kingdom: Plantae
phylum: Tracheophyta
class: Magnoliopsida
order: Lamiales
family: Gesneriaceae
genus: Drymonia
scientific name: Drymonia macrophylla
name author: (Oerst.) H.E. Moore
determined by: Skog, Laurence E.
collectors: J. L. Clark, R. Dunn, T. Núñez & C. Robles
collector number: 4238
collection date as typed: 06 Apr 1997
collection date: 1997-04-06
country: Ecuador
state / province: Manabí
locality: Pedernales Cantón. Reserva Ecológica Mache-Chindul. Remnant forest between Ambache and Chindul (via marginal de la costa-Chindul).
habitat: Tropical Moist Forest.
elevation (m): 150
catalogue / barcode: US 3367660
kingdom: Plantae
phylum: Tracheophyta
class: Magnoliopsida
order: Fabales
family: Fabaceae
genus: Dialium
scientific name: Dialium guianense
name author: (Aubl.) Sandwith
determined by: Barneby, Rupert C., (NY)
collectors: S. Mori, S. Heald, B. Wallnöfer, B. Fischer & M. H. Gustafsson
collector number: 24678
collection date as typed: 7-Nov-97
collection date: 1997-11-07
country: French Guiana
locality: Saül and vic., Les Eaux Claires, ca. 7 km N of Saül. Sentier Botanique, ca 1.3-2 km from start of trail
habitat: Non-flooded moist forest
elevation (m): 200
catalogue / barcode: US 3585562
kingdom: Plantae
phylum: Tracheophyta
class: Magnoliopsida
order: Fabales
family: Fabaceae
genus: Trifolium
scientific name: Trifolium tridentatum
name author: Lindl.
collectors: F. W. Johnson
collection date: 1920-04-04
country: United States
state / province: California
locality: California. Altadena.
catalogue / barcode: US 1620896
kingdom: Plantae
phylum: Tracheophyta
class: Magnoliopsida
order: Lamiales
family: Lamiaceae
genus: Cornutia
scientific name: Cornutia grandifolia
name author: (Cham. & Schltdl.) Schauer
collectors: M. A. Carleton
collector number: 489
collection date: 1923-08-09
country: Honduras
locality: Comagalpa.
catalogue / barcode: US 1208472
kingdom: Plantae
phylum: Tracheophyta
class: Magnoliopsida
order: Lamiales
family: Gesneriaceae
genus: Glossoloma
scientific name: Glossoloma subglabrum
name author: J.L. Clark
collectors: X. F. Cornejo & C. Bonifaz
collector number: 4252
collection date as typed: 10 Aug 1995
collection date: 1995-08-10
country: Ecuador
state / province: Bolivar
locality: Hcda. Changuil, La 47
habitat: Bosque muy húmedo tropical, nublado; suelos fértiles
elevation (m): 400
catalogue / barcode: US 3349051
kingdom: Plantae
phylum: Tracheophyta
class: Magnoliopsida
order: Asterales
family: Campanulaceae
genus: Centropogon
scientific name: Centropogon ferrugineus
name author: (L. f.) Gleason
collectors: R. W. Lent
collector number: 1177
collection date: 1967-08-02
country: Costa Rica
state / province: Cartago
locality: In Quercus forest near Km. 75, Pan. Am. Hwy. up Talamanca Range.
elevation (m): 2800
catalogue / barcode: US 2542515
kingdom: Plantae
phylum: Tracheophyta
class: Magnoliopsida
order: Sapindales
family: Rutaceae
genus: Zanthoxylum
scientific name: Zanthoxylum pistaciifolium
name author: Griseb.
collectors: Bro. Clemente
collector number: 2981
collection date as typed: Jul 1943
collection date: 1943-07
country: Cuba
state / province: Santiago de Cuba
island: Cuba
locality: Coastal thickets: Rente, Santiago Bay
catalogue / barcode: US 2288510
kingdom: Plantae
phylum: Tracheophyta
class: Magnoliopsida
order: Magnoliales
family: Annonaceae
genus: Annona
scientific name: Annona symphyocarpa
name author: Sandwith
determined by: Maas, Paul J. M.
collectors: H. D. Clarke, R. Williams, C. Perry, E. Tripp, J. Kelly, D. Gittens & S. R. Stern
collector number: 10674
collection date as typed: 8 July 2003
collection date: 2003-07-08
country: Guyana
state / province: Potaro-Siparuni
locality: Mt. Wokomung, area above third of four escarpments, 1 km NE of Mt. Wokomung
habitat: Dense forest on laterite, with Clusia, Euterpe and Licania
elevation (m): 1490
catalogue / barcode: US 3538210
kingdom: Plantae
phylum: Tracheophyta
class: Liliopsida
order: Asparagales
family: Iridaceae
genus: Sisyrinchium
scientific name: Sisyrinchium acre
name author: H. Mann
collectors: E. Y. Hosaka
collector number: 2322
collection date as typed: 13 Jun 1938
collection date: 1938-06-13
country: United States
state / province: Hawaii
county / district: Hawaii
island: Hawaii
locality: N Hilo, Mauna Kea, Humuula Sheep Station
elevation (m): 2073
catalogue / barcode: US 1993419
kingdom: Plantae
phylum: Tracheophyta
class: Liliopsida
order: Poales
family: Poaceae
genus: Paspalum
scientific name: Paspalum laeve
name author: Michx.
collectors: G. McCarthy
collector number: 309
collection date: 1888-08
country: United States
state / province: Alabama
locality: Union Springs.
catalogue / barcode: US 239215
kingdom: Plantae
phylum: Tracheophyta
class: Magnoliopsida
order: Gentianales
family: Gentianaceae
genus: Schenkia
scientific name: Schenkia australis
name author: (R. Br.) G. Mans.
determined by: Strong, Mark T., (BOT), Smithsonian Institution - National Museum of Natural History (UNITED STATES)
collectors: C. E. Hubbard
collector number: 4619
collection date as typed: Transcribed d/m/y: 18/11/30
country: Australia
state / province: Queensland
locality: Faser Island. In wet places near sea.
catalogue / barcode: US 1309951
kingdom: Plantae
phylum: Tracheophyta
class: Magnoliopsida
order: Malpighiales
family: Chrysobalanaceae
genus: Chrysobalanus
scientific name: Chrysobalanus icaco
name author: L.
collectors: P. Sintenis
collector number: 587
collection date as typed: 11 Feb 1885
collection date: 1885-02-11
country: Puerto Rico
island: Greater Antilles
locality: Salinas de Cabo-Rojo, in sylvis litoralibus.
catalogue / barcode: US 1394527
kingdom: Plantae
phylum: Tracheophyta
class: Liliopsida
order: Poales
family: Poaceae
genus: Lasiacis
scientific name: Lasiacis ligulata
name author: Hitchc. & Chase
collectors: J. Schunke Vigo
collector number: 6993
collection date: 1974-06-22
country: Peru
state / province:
· · ·
*What is being asked*
Reproduce every line of the entries above verbatim, from the first entry through the last.

*Written response*
kingdom: Plantae
phylum: Tracheophyta
class: Magnoliopsida
order: Lamiales
family: Gesneriaceae
genus: Drymonia
scientific name: Drymonia macrophylla
name author: (Oerst.) H.E. Moore
determined by: Skog, Laurence E.
collectors: J. L. Clark, R. Dunn, T. Núñez & C. Robles
collector number: 4238
collection date as typed: 06 Apr 1997
collection date: 1997-04-06
country: Ecuador
state / province: Manabí
locality: Pedernales Cantón. Reserva Ecológica Mache-Chindul. Remnant forest between Ambache and Chindul (via marginal de la costa-Chindul).
habitat: Tropical Moist Forest.
elevation (m): 150
catalogue / barcode: US 3367660
kingdom: Plantae
phylum: Tracheophyta
class: Magnoliopsida
order: Fabales
family: Fabaceae
genus: Dialium
scientific name: Dialium guianense
name author: (Aubl.) Sandwith
determined by: Barneby, Rupert C., (NY)
collectors: S. Mori, S. Heald, B. Wallnöfer, B. Fischer & M. H. Gustafsson
collector number: 24678
collection date as typed: 7-Nov-97
collection date: 1997-11-07
country: French Guiana
locality: Saül and vic., Les Eaux Claires, ca. 7 km N of Saül. Sentier Botanique, ca 1.3-2 km from start of trail
habitat: Non-flooded moist forest
elevation (m): 200
catalogue / barcode: US 3585562
kingdom: Plantae
phylum: Tracheophyta
class: Magnoliopsida
order: Fabales
family: Fabaceae
genus: Trifolium
scientific name: Trifolium tridentatum
name author: Lindl.
collectors: F. W. Johnson
collection date: 1920-04-04
country: United States
state / province: California
locality: California. Altadena.
catalogue / barcode: US 1620896
kingdom: Plantae
phylum: Tracheophyta
class: Magnoliopsida
order: Lamiales
family: Lamiaceae
genus: Cornutia
scientific name: Cornutia grandifolia
name author: (Cham. & Schltdl.) Schauer
collectors: M. A. Carleton
collector number: 489
collection date: 1923-08-09
country: Honduras
locality: Comagalpa.
catalogue / barcode: US 1208472
kingdom: Plantae
phylum: Tracheophyta
class: Magnoliopsida
order: Lamiales
family: Gesneriaceae
genus: Glossoloma
scientific name: Glossoloma subglabrum
name author: J.L. Clark
collectors: X. F. Cornejo & C. Bonifaz
collector number: 4252
collection date as typed: 10 Aug 1995
collection date: 1995-08-10
country: Ecuador
state / province: Bolivar
locality: Hcda. Changuil, La 47
habitat: Bosque muy húmedo tropical, nublado; suelos fértiles
elevation (m): 400
catalogue / barcode: US 3349051
kingdom: Plantae
phylum: Tracheophyta
class: Magnoliopsida
order: Asterales
family: Campanulaceae
genus: Centropogon
scientific name: Centropogon ferrugineus
name author: (L. f.) Gleason
collectors: R. W. Lent
collector number: 1177
collection date: 1967-08-02
country: Costa Rica
state / province: Cartago
locality: In Quercus forest near Km. 75, Pan. Am. Hwy. up Talamanca Range.
elevation (m): 2800
catalogue / barcode: US 2542515
kingdom: Plantae
phylum: Tracheophyta
class: Magnoliopsida
order: Sapindales
family: Rutaceae
genus: Zanthoxylum
scientific name: Zanthoxylum pistaciifolium
name author: Griseb.
collectors: Bro. Clemente
collector number: 2981
collection date as typed: Jul 1943
collection date: 1943-07
country: Cuba
state / province: Santiago de Cuba
island: Cuba
locality: Coastal thickets: Rente, Santiago Bay
catalogue / barcode: US 2288510
kingdom: Plantae
phylum: Tracheophyta
class: Magnoliopsida
order: Magnoliales
family: Annonaceae
genus: Annona
scientific name: Annona symphyocarpa
name author: Sandwith
determined by: Maas, Paul J. M.
collectors: H. D. Clarke, R. Williams, C. Perry, E. Tripp, J. Kelly, D. Gittens & S. R. Stern
collector number: 10674
collection date as typed: 8 July 2003
collection date: 2003-07-08
country: Guyana
state / province: Potaro-Siparuni
locality: Mt. Wokomung, area above third of four escarpments, 1 km NE of Mt. Wokomung
habitat: Dense forest on laterite, with Clusia, Euterpe and Licania
elevation (m): 1490
catalogue / barcode: US 3538210
kingdom: Plantae
phylum: Tracheophyta
class: Liliopsida
order: Asparagales
family: Iridaceae
genus: Sisyrinchium
scientific name: Sisyrinchium acre
name author: H. Mann
collectors: E. Y. Hosaka
collector number: 2322
collection date as typed: 13 Jun 1938
collection date: 1938-06-13
country: United States
state / province: Hawaii
county / district: Hawaii
island: Hawaii
locality: N Hilo, Mauna Kea, Humuula Sheep Station
elevation (m): 2073
catalogue / barcode: US 1993419
kingdom: Plantae
phylum: Tracheophyta
class: Liliopsida
order: Poales
family: Poaceae
genus: Paspalum
scientific name: Paspalum laeve
name author: Michx.
collectors: G. McCarthy
collector number: 309
collection date: 1888-08
country: United States
state / province: Alabama
locality: Union Springs.
catalogue / barcode: US 239215
kingdom: Plantae
phylum: Tracheophyta
class: Magnoliopsida
order: Gentianales
family: Gentianaceae
genus: Schenkia
scientific name: Schenkia australis
name author: (R. Br.) G. Mans.
determined by: Strong, Mark T., (BOT), Smithsonian Institution - National Museum of Natural History (UNITED STATES)
collectors: C. E. Hubbard
collector number: 4619
collection date as typed: Transcribed d/m/y: 18/11/30
country: Australia
state / province: Queensland
locality: Faser Island. In wet places near sea.
catalogue / barcode: US 1309951
kingdom: Plantae
phylum: Tracheophyta
class: Magnoliopsida
order: Malpighiales
family: Chrysobalanaceae
genus: Chrysobalanus
scientific name: Chrysobalanus icaco
name author: L.
collectors: P. Sintenis
collector number: 587
collection date as typed: 11 Feb 1885
collection date: 1885-02-11
country: Puerto Rico
island: Greater Antilles
locality: Salinas de Cabo-Rojo, in sylvis litoralibus.
catalogue / barcode: US 1394527
kingdom: Plantae
phylum: Tracheophyta
class: Liliopsida
order: Poales
family: Poaceae
genus: Lasiacis
scientific name: Lasiacis ligulata
name author: Hitchc. & Chase
collectors: J. Schunke Vigo
collector number: 6993
collection date: 1974-06-22
country: Peru
state / province:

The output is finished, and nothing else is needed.